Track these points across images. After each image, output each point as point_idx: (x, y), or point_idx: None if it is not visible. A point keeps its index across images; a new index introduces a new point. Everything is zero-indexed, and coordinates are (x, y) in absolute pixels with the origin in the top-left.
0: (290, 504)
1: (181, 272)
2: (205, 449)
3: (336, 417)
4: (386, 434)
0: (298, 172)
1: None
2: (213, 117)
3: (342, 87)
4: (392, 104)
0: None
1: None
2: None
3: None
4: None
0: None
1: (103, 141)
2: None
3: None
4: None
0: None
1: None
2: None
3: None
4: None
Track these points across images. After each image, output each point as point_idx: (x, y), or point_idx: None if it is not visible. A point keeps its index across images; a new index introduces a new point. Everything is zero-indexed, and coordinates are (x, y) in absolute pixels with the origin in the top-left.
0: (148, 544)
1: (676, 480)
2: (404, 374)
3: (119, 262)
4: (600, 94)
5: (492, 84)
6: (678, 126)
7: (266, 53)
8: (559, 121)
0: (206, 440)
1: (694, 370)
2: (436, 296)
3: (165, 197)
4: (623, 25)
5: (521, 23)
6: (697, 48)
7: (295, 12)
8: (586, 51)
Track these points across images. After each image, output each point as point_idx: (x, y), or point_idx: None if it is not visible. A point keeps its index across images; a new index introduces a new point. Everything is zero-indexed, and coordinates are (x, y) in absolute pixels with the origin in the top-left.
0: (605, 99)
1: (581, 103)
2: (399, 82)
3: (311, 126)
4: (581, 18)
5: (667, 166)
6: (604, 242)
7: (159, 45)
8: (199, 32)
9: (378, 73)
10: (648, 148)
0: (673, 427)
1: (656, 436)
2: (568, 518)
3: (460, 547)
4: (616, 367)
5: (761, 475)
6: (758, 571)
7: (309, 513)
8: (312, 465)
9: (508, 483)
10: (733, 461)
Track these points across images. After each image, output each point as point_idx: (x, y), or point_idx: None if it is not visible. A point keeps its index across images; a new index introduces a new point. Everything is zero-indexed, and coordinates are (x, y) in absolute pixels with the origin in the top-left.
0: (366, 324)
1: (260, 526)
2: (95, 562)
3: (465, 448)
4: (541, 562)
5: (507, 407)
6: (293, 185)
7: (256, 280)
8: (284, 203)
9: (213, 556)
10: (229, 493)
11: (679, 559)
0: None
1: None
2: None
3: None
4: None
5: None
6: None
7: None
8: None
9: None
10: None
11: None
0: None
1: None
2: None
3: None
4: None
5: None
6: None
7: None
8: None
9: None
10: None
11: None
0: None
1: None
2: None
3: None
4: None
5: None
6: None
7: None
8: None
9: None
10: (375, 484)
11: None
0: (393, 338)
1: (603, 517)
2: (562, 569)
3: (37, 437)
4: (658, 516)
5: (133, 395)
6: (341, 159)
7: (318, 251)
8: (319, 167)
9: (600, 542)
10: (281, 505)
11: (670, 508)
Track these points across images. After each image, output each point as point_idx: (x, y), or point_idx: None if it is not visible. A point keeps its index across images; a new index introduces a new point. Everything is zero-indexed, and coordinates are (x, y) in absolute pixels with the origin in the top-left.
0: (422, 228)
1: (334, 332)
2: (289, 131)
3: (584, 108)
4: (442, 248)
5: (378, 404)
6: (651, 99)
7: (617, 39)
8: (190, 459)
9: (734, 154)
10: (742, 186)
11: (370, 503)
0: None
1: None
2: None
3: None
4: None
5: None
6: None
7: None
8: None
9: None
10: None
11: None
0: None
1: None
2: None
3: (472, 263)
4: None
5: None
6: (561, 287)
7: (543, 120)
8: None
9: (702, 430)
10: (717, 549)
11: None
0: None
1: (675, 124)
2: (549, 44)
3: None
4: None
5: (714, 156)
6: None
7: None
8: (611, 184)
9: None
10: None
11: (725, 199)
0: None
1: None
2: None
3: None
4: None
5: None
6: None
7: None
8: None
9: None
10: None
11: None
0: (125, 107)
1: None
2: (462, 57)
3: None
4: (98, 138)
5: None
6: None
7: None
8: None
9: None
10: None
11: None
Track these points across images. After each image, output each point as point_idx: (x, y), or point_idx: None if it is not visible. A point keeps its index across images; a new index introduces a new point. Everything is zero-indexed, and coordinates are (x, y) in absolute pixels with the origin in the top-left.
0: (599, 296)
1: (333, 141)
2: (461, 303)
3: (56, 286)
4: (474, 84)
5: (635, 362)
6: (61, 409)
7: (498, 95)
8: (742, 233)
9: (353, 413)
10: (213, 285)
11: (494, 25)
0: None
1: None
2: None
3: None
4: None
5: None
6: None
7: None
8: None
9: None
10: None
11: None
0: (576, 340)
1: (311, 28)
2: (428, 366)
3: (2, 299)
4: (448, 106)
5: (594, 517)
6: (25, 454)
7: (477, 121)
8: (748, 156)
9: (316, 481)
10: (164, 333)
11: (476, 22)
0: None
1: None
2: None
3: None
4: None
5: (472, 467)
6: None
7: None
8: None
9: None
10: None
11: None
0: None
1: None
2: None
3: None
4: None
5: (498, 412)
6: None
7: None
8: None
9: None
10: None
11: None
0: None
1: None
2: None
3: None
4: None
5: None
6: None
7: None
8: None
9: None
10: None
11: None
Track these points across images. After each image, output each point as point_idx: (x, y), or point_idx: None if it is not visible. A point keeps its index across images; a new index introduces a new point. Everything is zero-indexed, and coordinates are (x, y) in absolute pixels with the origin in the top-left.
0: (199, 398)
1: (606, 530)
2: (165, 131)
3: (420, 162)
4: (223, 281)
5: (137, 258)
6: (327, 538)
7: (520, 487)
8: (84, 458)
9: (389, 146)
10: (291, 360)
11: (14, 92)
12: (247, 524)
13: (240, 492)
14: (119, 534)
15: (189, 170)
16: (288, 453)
========
[GIVEN EXERCISE]: Please copy all of the rows above word for word, adding nothing and leaving nothing out.

[FINAL RESULT]:
Track these points across images. After each image, output each point as point_idx: (x, y), or point_idx: None if it is not visible. A point keeps its index across images; a new index introduces a new point. Everything is zero-indexed, and coordinates are (x, y) in absolute pixels with the origin in the top-left.
0: (290, 504)
1: (181, 272)
2: (205, 449)
3: (336, 417)
4: (386, 434)
0: (298, 172)
1: None
2: (213, 117)
3: (342, 87)
4: (392, 104)
0: None
1: None
2: None
3: None
4: None
0: None
1: (103, 141)
2: None
3: None
4: None
0: None
1: None
2: None
3: None
4: None
Track these points across images. After each image, output each point as point_idx: (x, y), or point_idx: None if it is not visible. A point keeps its index across images; a new index introduces a new point. Everything is zero-indexed, and coordinates are (x, y) in absolute pixels with the origin in the top-left.
0: (148, 544)
1: (676, 480)
2: (404, 374)
3: (119, 262)
4: (600, 94)
5: (492, 84)
6: (678, 126)
7: (266, 53)
8: (559, 121)
0: (206, 440)
1: (694, 370)
2: (436, 296)
3: (165, 197)
4: (623, 25)
5: (521, 23)
6: (697, 48)
7: (295, 12)
8: (586, 51)
Track these points across images. After each image, output each point as point_idx: (x, y), or point_idx: None if it is not visible. A point keeps its index across images; a new index introduces a new point. Everything is zero-indexed, and coordinates are (x, y) in absolute pixels with the origin in the top-left.
0: (605, 99)
1: (581, 103)
2: (399, 82)
3: (311, 126)
4: (581, 18)
5: (667, 166)
6: (604, 242)
7: (159, 45)
8: (199, 32)
9: (378, 73)
10: (648, 148)
0: (673, 427)
1: (656, 436)
2: (568, 518)
3: (460, 547)
4: (616, 367)
5: (761, 475)
6: (758, 571)
7: (309, 513)
8: (312, 465)
9: (508, 483)
10: (733, 461)
Track these points across images. After each image, output each point as point_idx: (x, y), or point_idx: None if it is not visible. A point keeps its index across images; a new index introduces a new point. Everything is zero-indexed, and coordinates are (x, y) in absolute pixels with the origin in the top-left.
0: (366, 324)
1: (260, 526)
2: (95, 562)
3: (465, 448)
4: (541, 562)
5: (507, 407)
6: (293, 185)
7: (256, 280)
8: (284, 203)
9: (213, 556)
10: (229, 493)
11: (679, 559)
0: None
1: None
2: None
3: None
4: None
5: None
6: None
7: None
8: None
9: None
10: None
11: None
0: None
1: None
2: None
3: None
4: None
5: None
6: None
7: None
8: None
9: None
10: None
11: None
0: None
1: None
2: None
3: None
4: None
5: None
6: None
7: None
8: None
9: None
10: (375, 484)
11: None
0: (393, 338)
1: (603, 517)
2: (562, 569)
3: (37, 437)
4: (658, 516)
5: (133, 395)
6: (341, 159)
7: (318, 251)
8: (319, 167)
9: (600, 542)
10: (281, 505)
11: (670, 508)
Track these points across images. After each image, output each point as point_idx: (x, y), or point_idx: None if it is not visible. A point keeps its index across images; a new index introduces a new point. Everything is zero-indexed, and coordinates are (x, y) in absolute pixels with the origin in the top-left.
0: (422, 228)
1: (334, 332)
2: (289, 131)
3: (584, 108)
4: (442, 248)
5: (378, 404)
6: (651, 99)
7: (617, 39)
8: (190, 459)
9: (734, 154)
10: (742, 186)
11: (370, 503)
0: None
1: None
2: None
3: None
4: None
5: None
6: None
7: None
8: None
9: None
10: None
11: None
0: None
1: None
2: None
3: (472, 263)
4: None
5: None
6: (561, 287)
7: (543, 120)
8: None
9: (702, 430)
10: (717, 549)
11: None
0: None
1: (675, 124)
2: (549, 44)
3: None
4: None
5: (714, 156)
6: None
7: None
8: (611, 184)
9: None
10: None
11: (725, 199)
0: None
1: None
2: None
3: None
4: None
5: None
6: None
7: None
8: None
9: None
10: None
11: None
0: (125, 107)
1: None
2: (462, 57)
3: None
4: (98, 138)
5: None
6: None
7: None
8: None
9: None
10: None
11: None
Track these points across images. After each image, output each point as point_idx: (x, y), or point_idx: None if it is not visible. A point keeps its index across images; a new index introduces a new point. Everything is zero-indexed, and coordinates are (x, y) in absolute pixels with the origin in the top-left.
0: (599, 296)
1: (333, 141)
2: (461, 303)
3: (56, 286)
4: (474, 84)
5: (635, 362)
6: (61, 409)
7: (498, 95)
8: (742, 233)
9: (353, 413)
10: (213, 285)
11: (494, 25)
0: None
1: None
2: None
3: None
4: None
5: None
6: None
7: None
8: None
9: None
10: None
11: None
0: (576, 340)
1: (311, 28)
2: (428, 366)
3: (2, 299)
4: (448, 106)
5: (594, 517)
6: (25, 454)
7: (477, 121)
8: (748, 156)
9: (316, 481)
10: (164, 333)
11: (476, 22)
0: None
1: None
2: None
3: None
4: None
5: (472, 467)
6: None
7: None
8: None
9: None
10: None
11: None
0: None
1: None
2: None
3: None
4: None
5: (498, 412)
6: None
7: None
8: None
9: None
10: None
11: None
0: None
1: None
2: None
3: None
4: None
5: None
6: None
7: None
8: None
9: None
10: None
11: None
Track these points across images. After each image, output each point as point_idx: (x, y), or point_idx: None if it is not visible. A point keeps its index across images; a new index introduces a new point. Everything is zero-indexed, and coordinates are (x, y) in absolute pixels with the origin in the top-left.
0: (199, 398)
1: (606, 530)
2: (165, 131)
3: (420, 162)
4: (223, 281)
5: (137, 258)
6: (327, 538)
7: (520, 487)
8: (84, 458)
9: (389, 146)
10: (291, 360)
11: (14, 92)
12: (247, 524)
13: (240, 492)
14: (119, 534)
15: (189, 170)
16: (288, 453)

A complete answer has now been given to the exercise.